Albert Galiyevich Nasibulin (Альбе́рт Гали́йевич Насибу́лин, born 23 March 1972 in Novokuznetsk city, Kemerovo Region, USSR) is a Russian material scientist recognized for the contributions to synthesis of nanoparticles and carbon nanotubes. He is a professor at Skolkovo Institute of Science and Technology (Moscow, Russia).

== Career ==
Nasibulin graduated from the Chemical Department of Kemerovo State University (KemSU, Russia) in 1994. He earned the degrees of Candidate of chemical sciences (1996, KemSU) and Doktor nauk in technical sciences (2011, St.-Petersburg State Technical University, Russia).

From 1999 to 2014, he worked in Finland: until 2002 he was a senior researcher at the VTT Technical Research Centre of Finland (Teknologian tutkimuskeskus VTT Oy), and since 2003 a senior scientist, docent and adjunct professor at the Department of Applied Physics of Helsinki University of Technology (current name: Aalto University, Aalto-yliopiston teknillinen korkeakoulu). In 2006-2011, he received an Academy Fellow position from the Academy of Finland.

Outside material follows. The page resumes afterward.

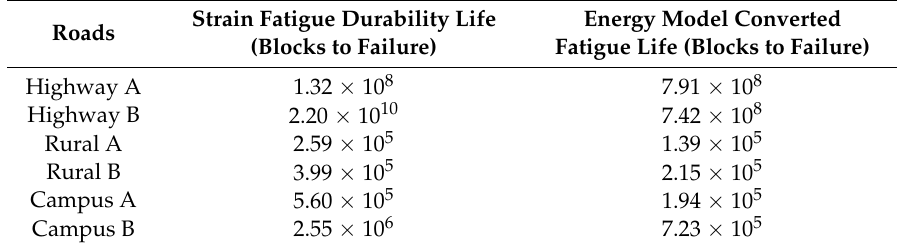
Table 4. Predicted Morrow fatigue lives using measured and elastic-energy model converted strain.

In 2014, Nasibulin returned to Russia and joined the Skolkovo Institute of Science and Technology (Skoltech). Now he is a professor at the Center for Photonic Science and Engineering of the Skoltech and a head of the Laboratory of Nanomaterials. Until 2022, he held an adjunct professorship at Aalto University.

== Research activities ==
Nasibulin specialises on synthesis of nanomaterials (carbon nanotubes, nanoparticles and nanowires), investigation of their growth mechanisms and applications. He is known for the original aerosol CVD methods of the synthesis of multi-walled and single-walled CNTs. Nasibulin developed a dry transfer technique to prepare conductive, flexible and transparent coating for ITO replacement and freestanding single-walled CNT films to fabricate the state-of-the-art key components for several high-impact application areas. He proposed a method for rapid and controlled synthesis of metal oxide nanowires.

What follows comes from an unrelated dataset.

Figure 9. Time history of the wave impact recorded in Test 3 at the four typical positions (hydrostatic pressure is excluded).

Nasibulin is a co-founder of three companies: Canatu Ltd. (spin-off from Helsinki University of Technology) and CryptoChemistry and Novaprint (spin-offs from Skoltech). He chaired several conferences and served as expert or reviewer for various journals and national/international scientific programs.

== Awards ==
- 2010: FAAR (Finnish Association for Aerosol Research) award for Excellent work in Aerosol Science at International Aerosol Conference in Helsinki, Finland.
- 2011: Smoluchowski award for the contribution to field of "Aerosol synthesis and mechanistic investigations of carbon nanotubes" at European Aerosol Conference in Manchester, UK.
- 2017, 2019, 2020, 2021, 2022, 2024: The Best Professor of SkolTech in various nominations.
- 2018: Honorary title of the Professor of the Russian Academy of Sciences.
- 2019: Gold medal named after academician I. V. Petryanov for outstanding achievements in the field of physical and applied chemistry.